= Exercise =
Which lines in the records below hold the word "pixels"? Copy each of them.

Items listed in a dataset:
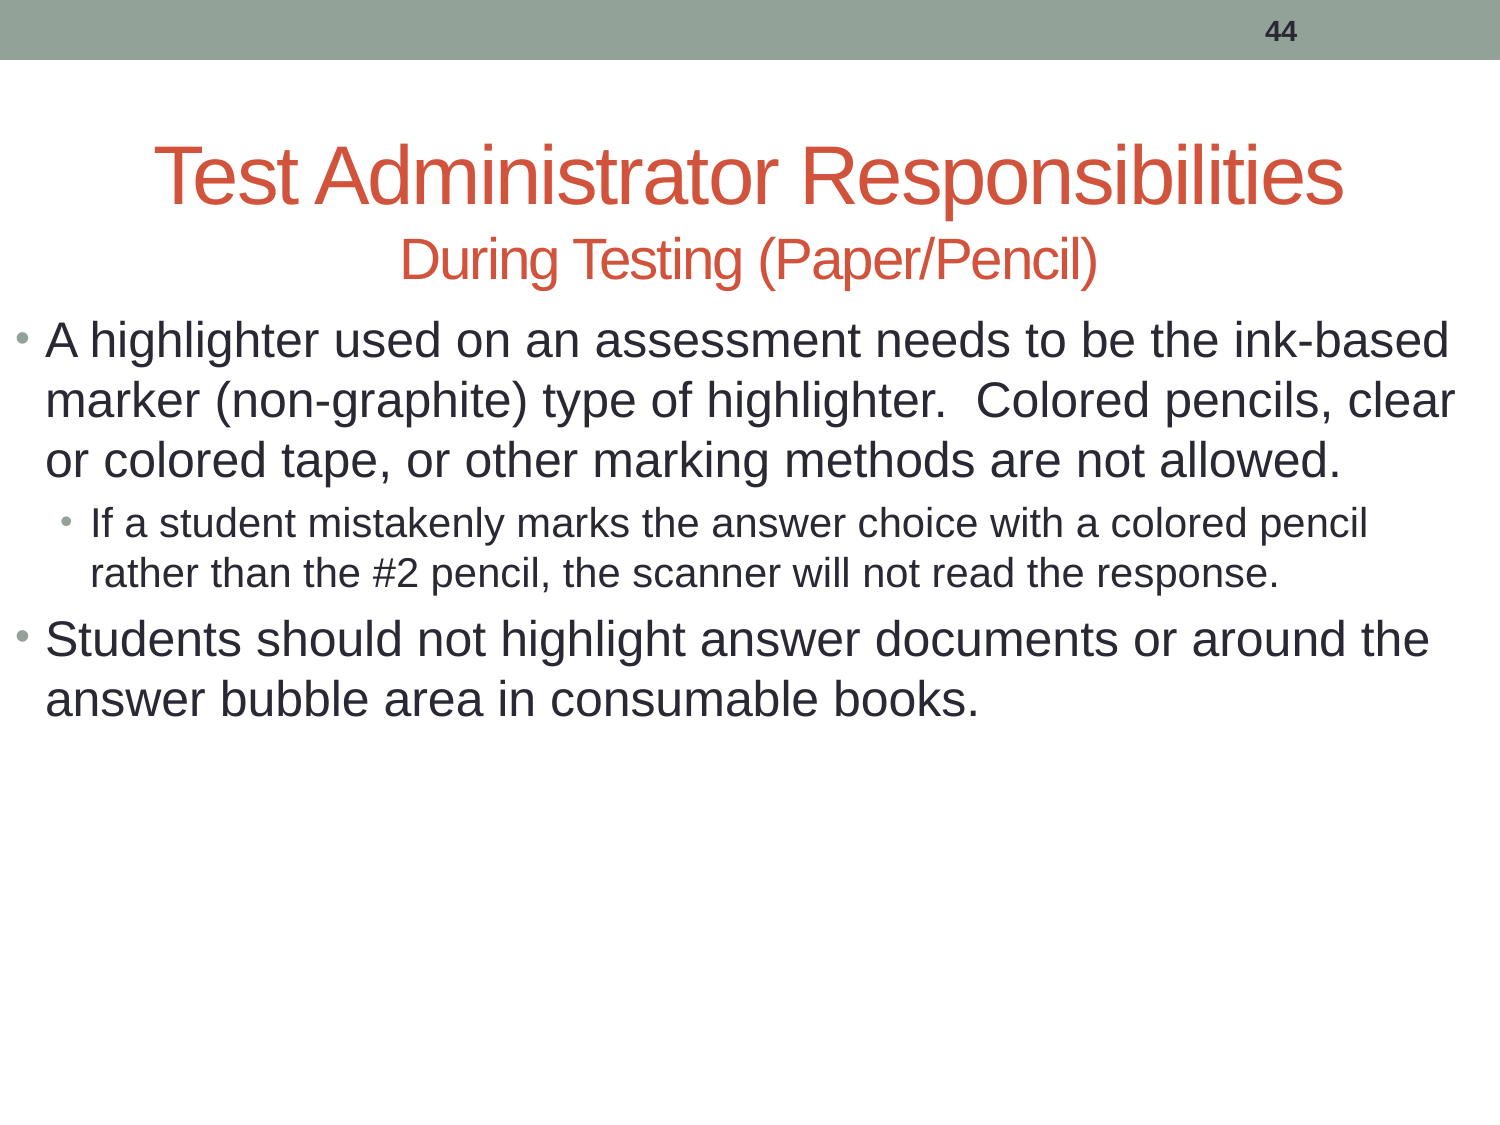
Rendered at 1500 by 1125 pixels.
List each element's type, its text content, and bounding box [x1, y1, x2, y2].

title Test Administrator Responsibilities During Testing (Paper/Pencil) [75, 112, 1425, 299]
slide_number 44 [1250, 3, 1425, 57]
list A highlighter used on an assessment needs to be the ink-based marker (non-graphite) type of highlighter. Colored pencils, clear or colored tape, or other marking methods are not allowed. If a student mistakenly marks the answer choice with a colored pencil rather than the #2 pencil, the scanner will not read the response. Students should not highlight answer documents or around the answer bubble area in consumable books. [0, 299, 1500, 1125]
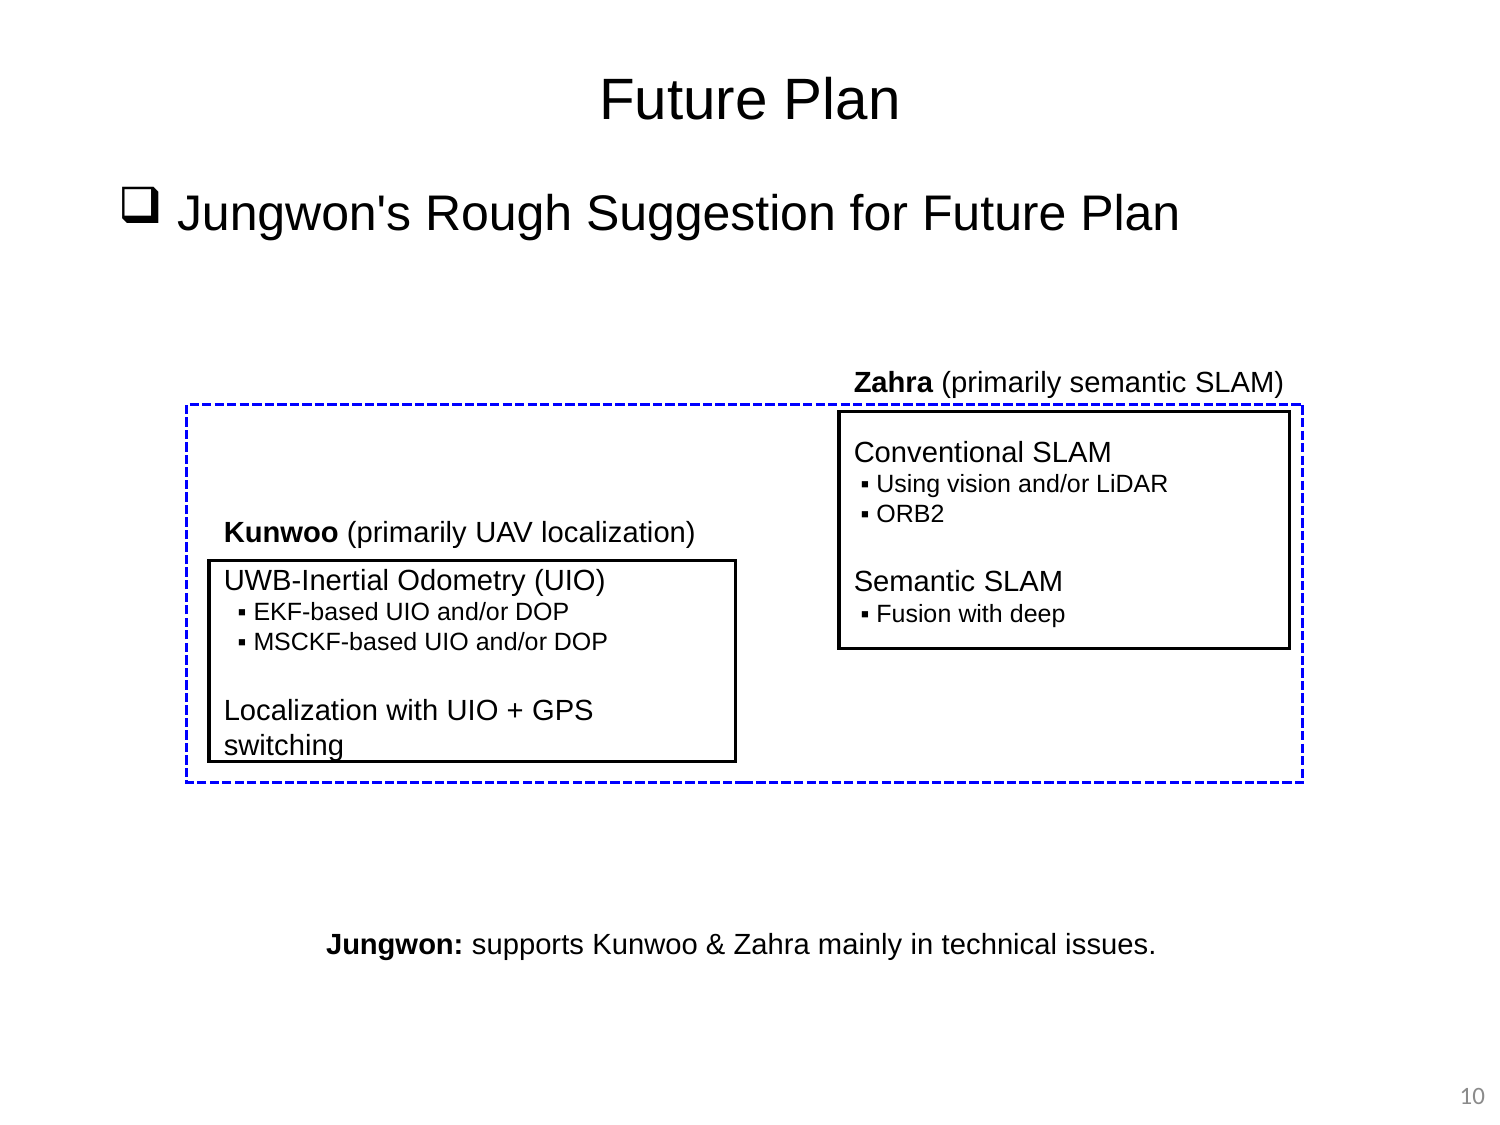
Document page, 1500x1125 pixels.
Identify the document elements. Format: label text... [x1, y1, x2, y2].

list Jungwon's Rough Suggestion for Future Plan [103, 179, 1397, 262]
slide_number 10 [1162, 1065, 1500, 1125]
text_box Zahra (primarily semantic SLAM) [838, 354, 1314, 408]
text_box [186, 403, 1304, 784]
title Future Plan [103, 59, 1397, 142]
text_box Jungwon: supports Kunwoo & Zahra mainly in technical issues. [310, 916, 1190, 970]
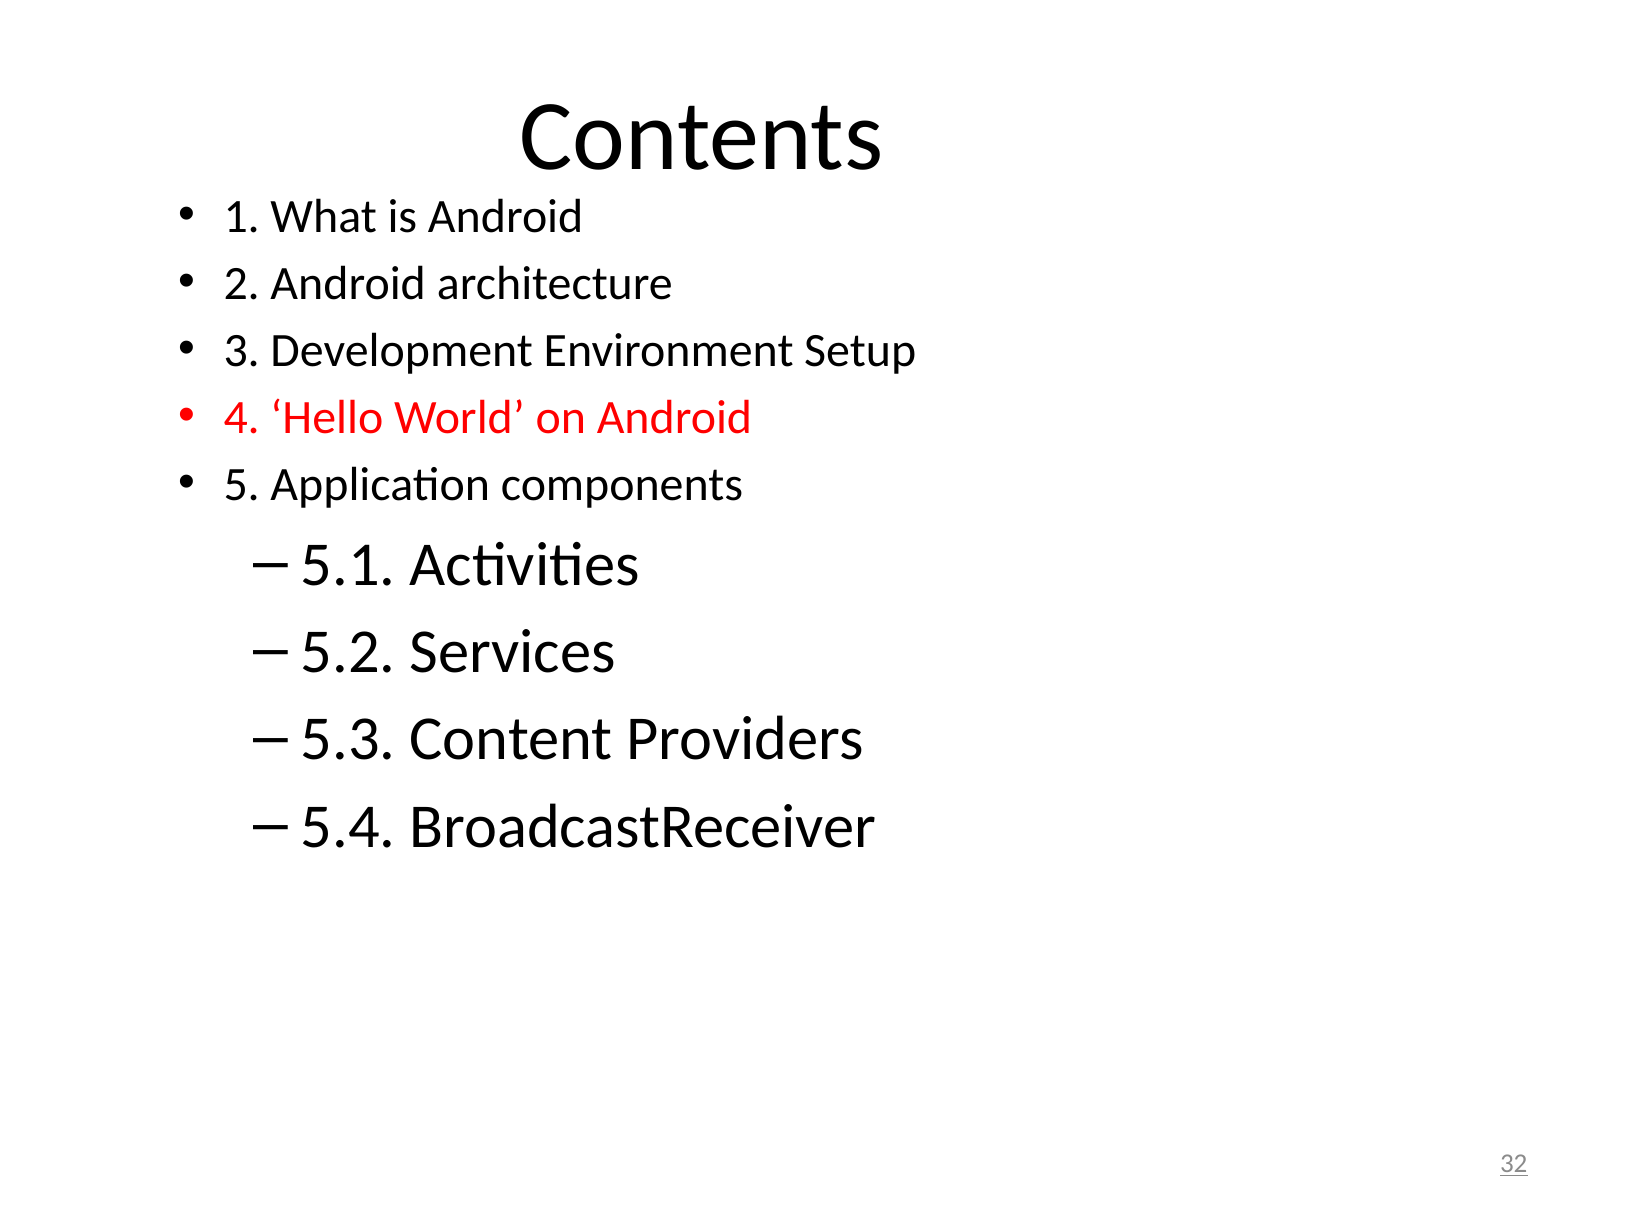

= Solution for this exercise =
Rendered at 1500 by 1125 pixels.
Document page, 1500x1125 pixels.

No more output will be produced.